* [Work required]
Condense the paragraph in the Mooncrash text below that begins "Mooncrash is, primarily," into a short bulleted list that keeps its main facts.

* [Text segment]
Mooncrash is, primarily, a story of the player’s own construction, but through someone else’s setup, through the pieces they’re given. Players are given several objectives they can choose to pursue, such as ‘Escape using a Mass Driver’, without knowing what is required of them to achieve it (or what a ‘Mass Driver’ even is). Navigating to reveals a situation, like the dead crew members who were trying to use the Mass Driver (a space catapult for moving cargo off the moon, it seems!) to launch themselves at Earth and escape the aliens. The player needs to collect food and drink to activate this escape route. So, they begin exploring more or, if they’re clever, start thinking about going to cafeterias or living quarters where food is more abundant. It calls back to a lot of staple role-playing game roots. Everything from this moon base setting – which mechanically works as a traditional ‘dungeon’ – to the variety of team members whom each specialise in their own class of powers and abilities. And more importantly, as these characters, we have no idea what’s really going on or what is planned for us. Whilst the game world has already been constructed by the developers, and contextualised as a simulation of real events, it is the player’s own choosing in how they tackle the main goals, like deciding who escaped the moon, in which order, by which route, or whether they escaped at all, that defines the story experience. We never know what truly happened on the moon, because the medium of a simulation is up for interpretation.

* [Data listing]
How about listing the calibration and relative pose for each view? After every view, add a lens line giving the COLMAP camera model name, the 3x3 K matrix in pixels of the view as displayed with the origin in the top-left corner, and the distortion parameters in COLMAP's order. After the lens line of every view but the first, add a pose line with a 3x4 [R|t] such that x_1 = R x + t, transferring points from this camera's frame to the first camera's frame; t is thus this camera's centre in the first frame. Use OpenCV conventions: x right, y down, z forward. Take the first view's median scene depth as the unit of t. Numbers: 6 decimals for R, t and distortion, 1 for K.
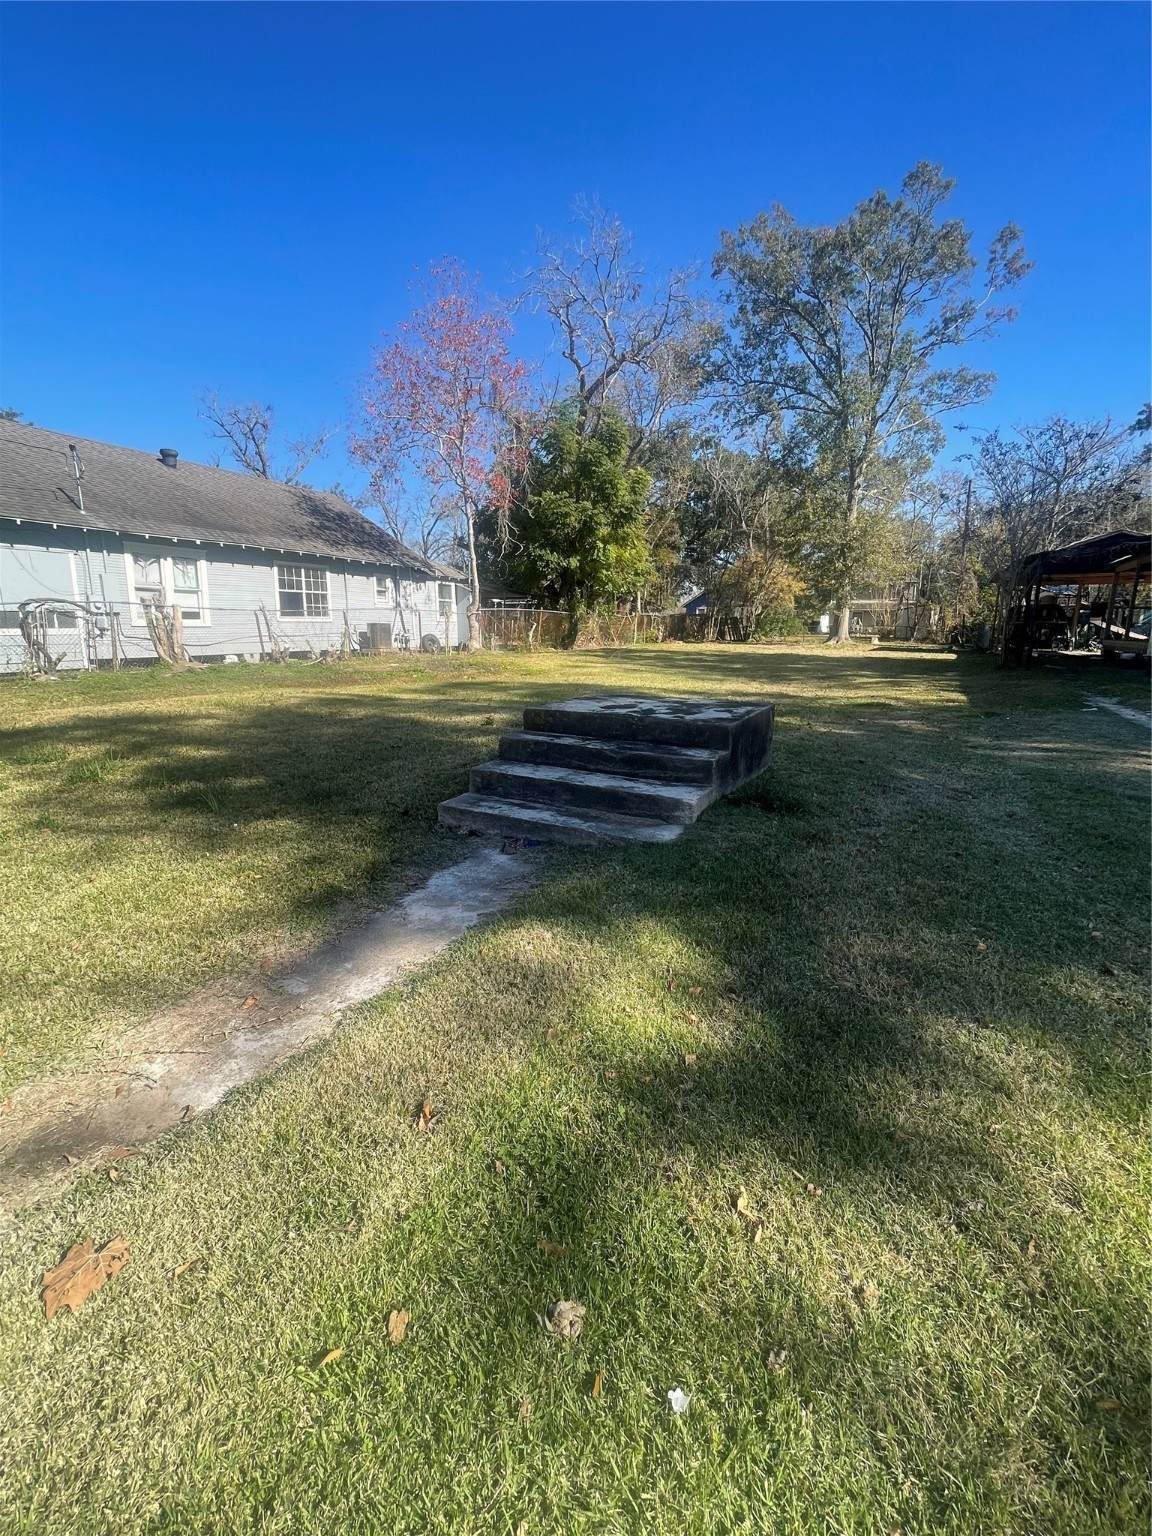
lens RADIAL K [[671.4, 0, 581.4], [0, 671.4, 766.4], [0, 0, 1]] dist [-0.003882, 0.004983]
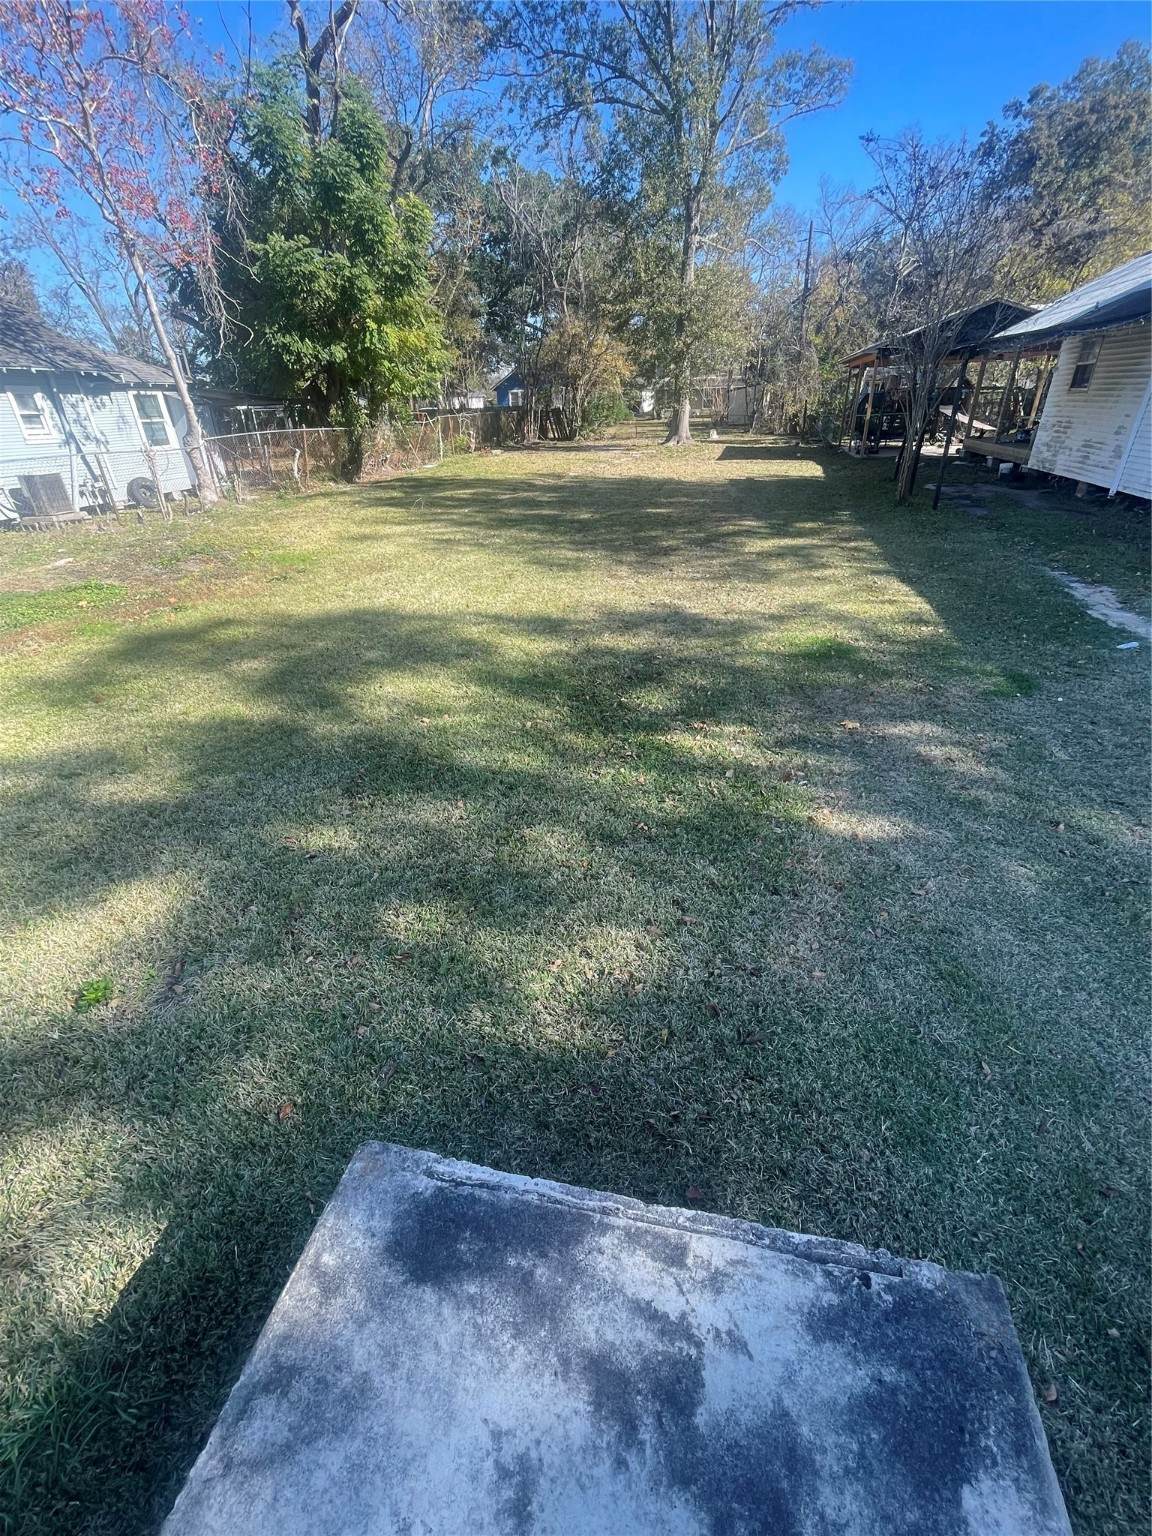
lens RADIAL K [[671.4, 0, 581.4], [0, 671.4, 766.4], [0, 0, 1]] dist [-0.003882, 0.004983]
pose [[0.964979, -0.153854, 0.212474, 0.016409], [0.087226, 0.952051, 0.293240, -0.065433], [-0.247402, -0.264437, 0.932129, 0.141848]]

...

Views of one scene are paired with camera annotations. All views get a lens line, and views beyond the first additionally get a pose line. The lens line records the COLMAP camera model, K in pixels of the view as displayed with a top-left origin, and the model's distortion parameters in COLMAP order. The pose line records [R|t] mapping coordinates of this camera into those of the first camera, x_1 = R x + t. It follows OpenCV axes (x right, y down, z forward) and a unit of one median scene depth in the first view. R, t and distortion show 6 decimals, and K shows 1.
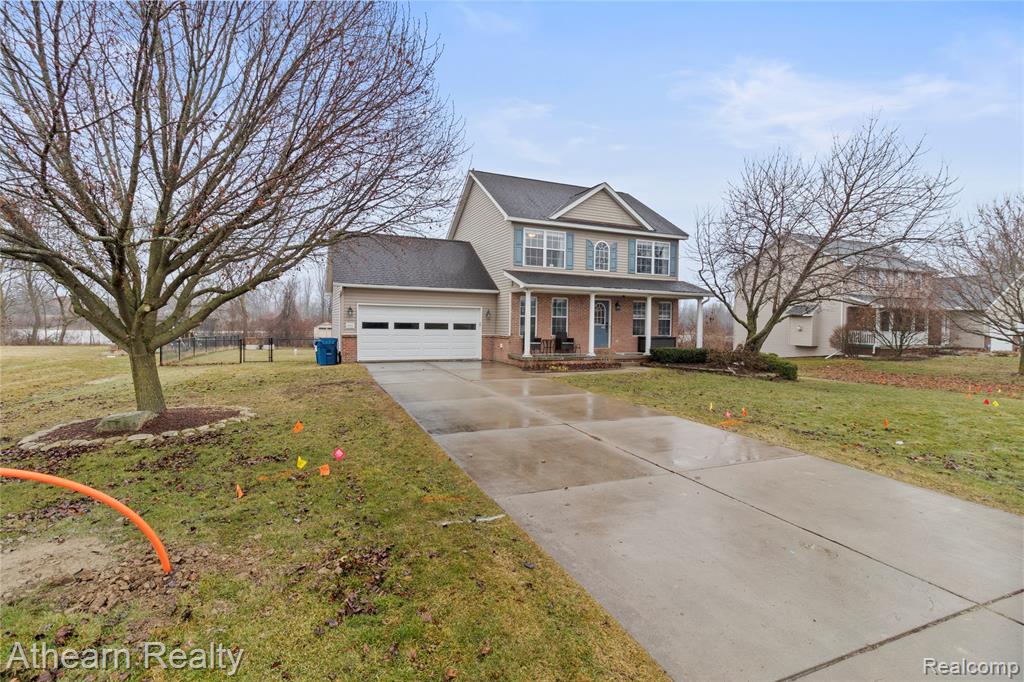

---

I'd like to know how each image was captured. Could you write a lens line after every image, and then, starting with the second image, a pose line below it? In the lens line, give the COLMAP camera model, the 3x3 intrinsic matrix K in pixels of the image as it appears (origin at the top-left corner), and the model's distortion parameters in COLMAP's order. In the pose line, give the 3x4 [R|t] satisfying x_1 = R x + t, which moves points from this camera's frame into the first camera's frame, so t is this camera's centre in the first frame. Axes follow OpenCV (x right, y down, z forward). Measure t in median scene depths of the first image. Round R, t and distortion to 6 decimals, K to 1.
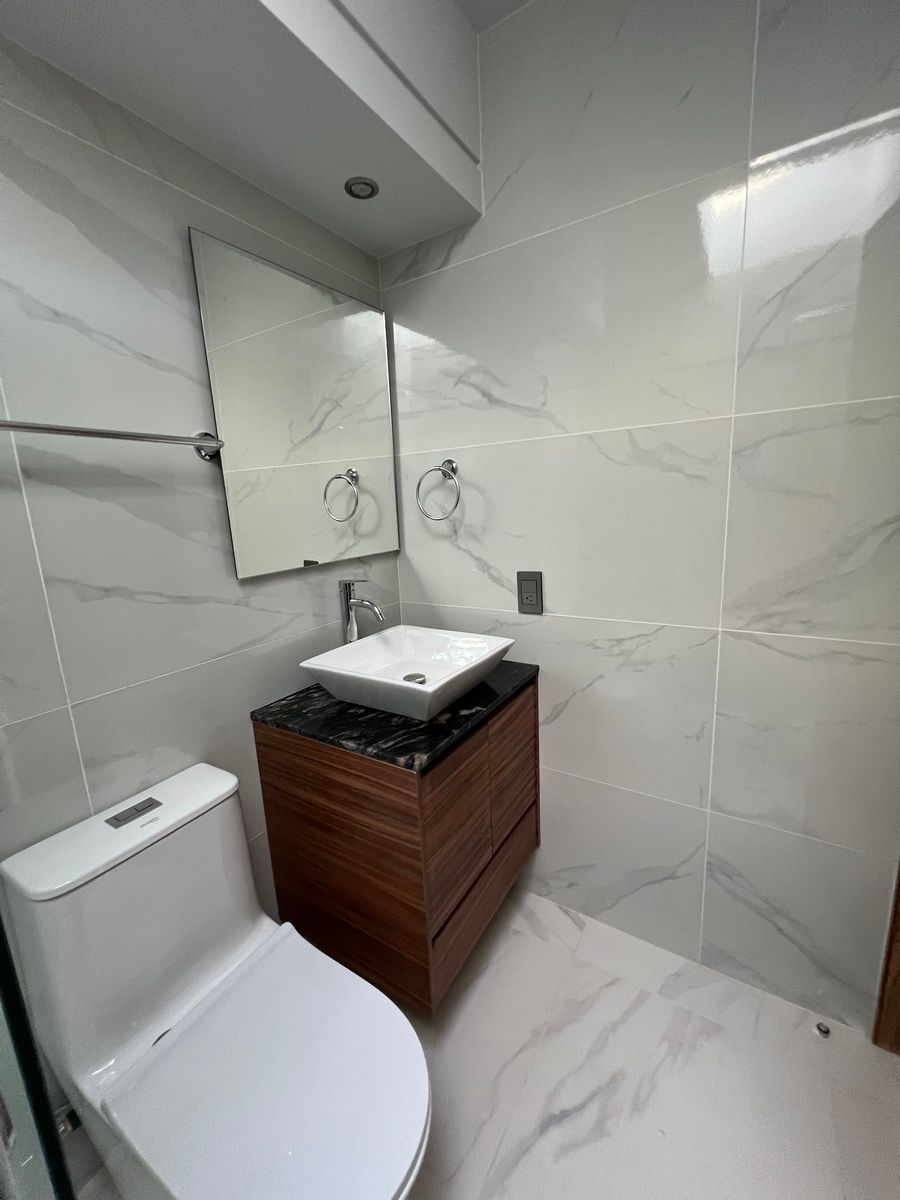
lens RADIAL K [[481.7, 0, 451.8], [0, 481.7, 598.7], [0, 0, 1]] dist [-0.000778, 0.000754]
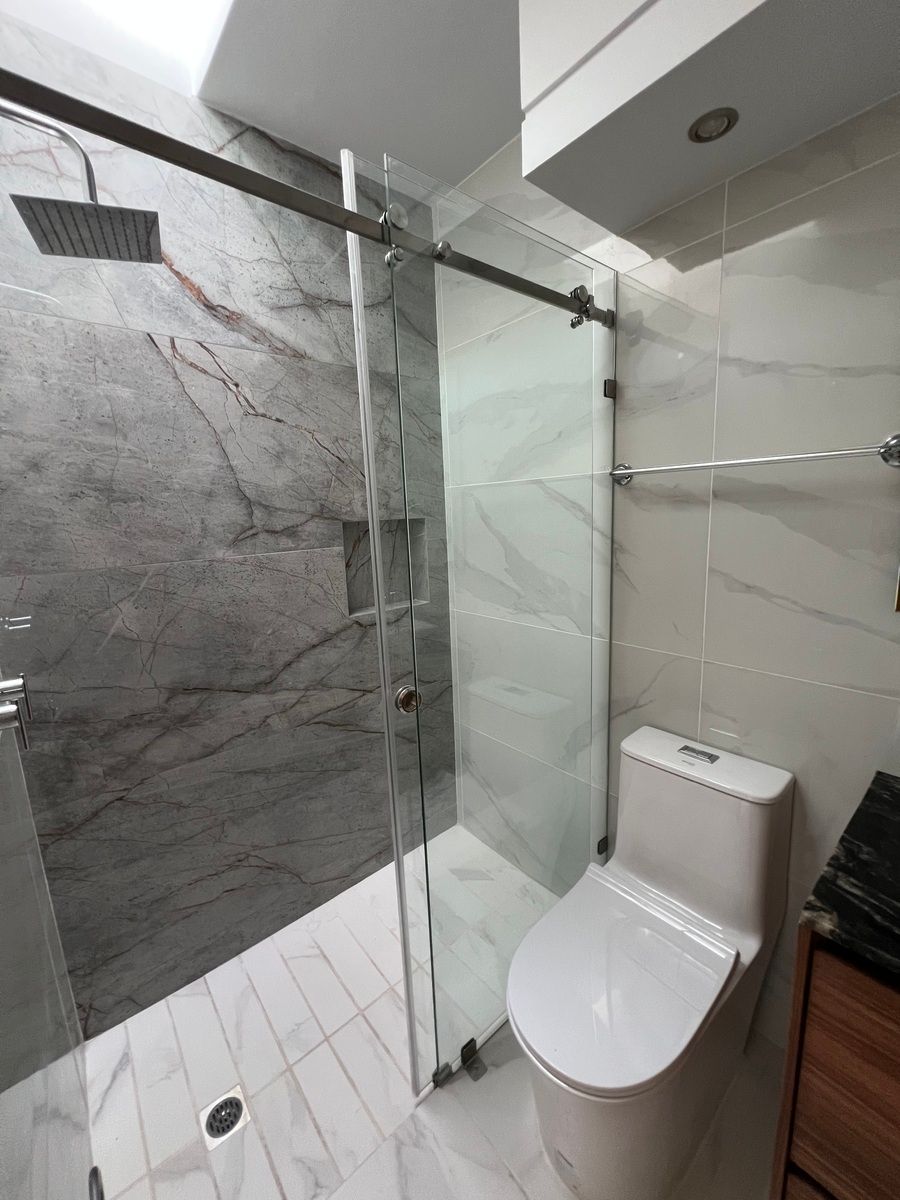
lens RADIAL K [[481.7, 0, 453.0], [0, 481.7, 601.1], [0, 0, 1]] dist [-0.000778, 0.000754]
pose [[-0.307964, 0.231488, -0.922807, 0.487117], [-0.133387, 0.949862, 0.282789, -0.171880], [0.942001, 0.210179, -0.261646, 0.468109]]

* [Solution below]
- Mooncrash is mainly a story the player builds from pieces someone else has set up.
- Players choose among objectives, such as "Escape using a Mass Driver," without knowing what each one requires.
- Pursuing an objective reveals a situation. For example, dead crew members had tried to use the Mass Driver, apparently a space catapult for moving cargo off the moon, to launch themselves to Earth and escape the aliens.
- To activate that escape route, the player must collect food and drink. They can explore further or head for cafeterias and living quarters, where food is more plentiful.
- The game draws on staple role-playing roots: the moon base works as a traditional "dungeon," and each team member specializes in their own class of powers and abilities.
- As these characters, players do not know what is really going on or what is planned for them.
- The developers built the world and framed it as a simulation of real events. The story comes from the player's choices: who escaped, in what order, by which route, or whether anyone escaped at all.
- What truly happened on the moon is never known, because a simulation is open to interpretation.